Minimal Residual Disease Assessment in Lymphoid Malignancies - Episode 3

MRD Timepoints in CLL


Thomas J. Kipps, MD, PhD: We check for MRD, or minimal residual disease, after treatment with a finite regimen such as a chemoimmunotherapy regimen, or any regimen that has a defined course of treatment cycles. It also could be used to define whether or not you can shorten up on the treatment cycles. For example, it’s not one-size-fits-all. In other words, if you have a patient who has chemoimmunotherapy, we say one of the best predictors of a favorable respond is how they respond to the first 1 or 2 cycles of treatment. Generally speaking, it’s a saying that good patients do well. And so, if you have a very dramatic response within the first couple of cycles, that’s a good thing because it indicates your trajectory to clearing the cells in the marrow is actually pretty high. That’s different than if you take maybe 5 or 6 cycles, and you’re still not clearing the cells.

Of those patients who achieve a very good response in the first few cycles of therapy, we could say, “Well, when is it enough?” If we get to a point where we can’t find any leukemic cells in the blood and we can’t find them by exam, then testing for minimal residual disease at that point might be very useful. Looking at the marrow, a very sensitive site, and finding no cells there may allow you to say, “I have had 3 cycles of therapy, maybe I have had enough,” and not go with 6 cycles of therapy, allowing you to stop therapies sooner than if you didn’t have testing for MRD before. That makes a lot of sense to me.

Now, with the newer therapies that are going on and on and on, it’s very seldom—in fact, almost never—that you find patients clearing all the leukemic cells with BTK inhibitors, ibrutinib or acalabrutinib, by themselves. However, we’re seeing patients clear minimal residual disease with the drug venetoclax, and this is quite astounding, because this drug can be taken for a prolonged period. But we’re finding that, after several months of therapy, some of these patients may have a complete response. And if we look even into the bone marrow, we don’t see any leukemic cells with very sensitive tests. This is quite exciting, because then it could be allowed, just like we mentioned earlier for chemoimmunotherapy, to provide us with a means to say enough is enough. Maybe we could stop therapy at this point and be able to go on for a period of time before we require therapy again, and therefore define the course of treatment.

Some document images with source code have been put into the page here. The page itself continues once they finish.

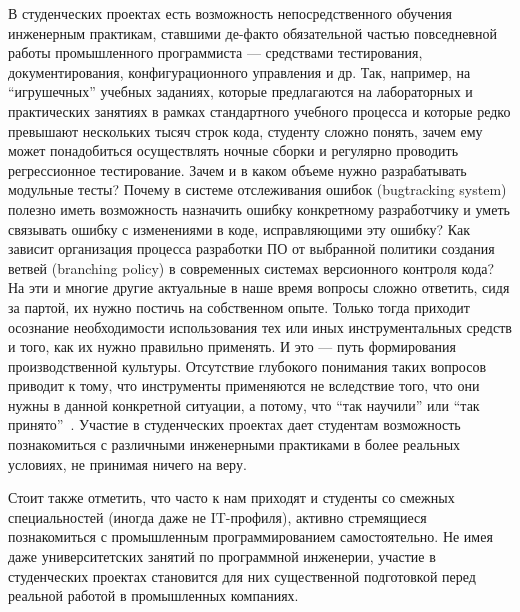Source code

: \documentclass[a4paper]{article}
\begin{document}
В студенческих проектах есть возможность непосредственного обучения инженерным практикам, ставшими де-факто обязательной частью повседневной работы промышленного программиста --- средствами тестирования, документирования, конфигурационного управления и др. Так, например, на ``игрушечных'' учебных заданиях, которые предлагаются на лабораторных и практических занятиях в рамках стандартного учебного процесса и которые редко превышают нескольких тысяч строк кода, студенту сложно понять, зачем ему может понадобиться осуществлять ночные сборки и регулярно проводить регрессионное тестирование. Зачем и в каком объеме нужно разрабатывать модульные тесты? Почему в системе отслеживания ошибок (bugtracking system) полезно иметь возможность назначить ошибку конкретному разработчику и уметь связывать ошибку с изменениями в коде, исправляющими эту ошибку? Как зависит организация процесса разработки ПО от выбранной политики создания ветвей (branching policy) в современных системах версионного контроля кода? На эти и многие другие актуальные в наше время вопросы сложно ответить, сидя за партой, их нужно постичь на собственном опыте. Только тогда приходит осознание необходимости использования тех или иных инструментальных средств и того, как их нужно правильно применять. И это --- путь формирования производственной культуры. Отсутствие глубокого понимания таких вопросов приводит к тому, что инструменты применяются не вследствие того, что они нужны в данной конкретной ситуации, а потому, что ``так научили'' или ``так принято''~\cite{cargoCult}. Участие в студенческих проектах дает студентам возможность познакомиться с различными инженерными практиками в более реальных условиях, не принимая ничего на веру. 

Стоит также отметить, что часто к нам приходят и студенты со смежных специальностей (иногда даже не IT-профиля), активно стремящиеся познакомиться с промышленным программированием самостоятельно. Не имея даже университетских занятий по программной инженерии, участие в студенческих проектах становится для них существенной подготовкой перед реальной работой в промышленных компаниях.
\end{document}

Some of our newer protocols are trying to double up on that, because when we look for minimal residual disease, we’re not looking at all the cells in the body. As a good analogy, let’s say you had a draw full of socks, you had maybe 1000 white socks, and in there you had 1 red sock. You reached in for a fistful and you pull it out, and all you saw is white socks. Well, your test can be more sensitive than the number of socks you have in your fist. And so, if you went and reached for all the socks, you’d find that 1 red sock.

To maximize our chance for not missing disease, we’re looking at strategies where we look for minimal residual disease in patients treated, say, with a venetoclax-based regimen, and if we don’t find it, then we may continue therapy for a few more months just to seal the deal. And then we look again. If we don’t find it again, then chances are we come to a very good response and patients may then at that point opt to stop therapy. We’re looking at patients who stop therapy versus continue therapy, and whether or not there’s difference in outcome. I think that patients who’ve achieved that level of response may actually do quite well without requiring continuous therapy, and that could be very useful for them.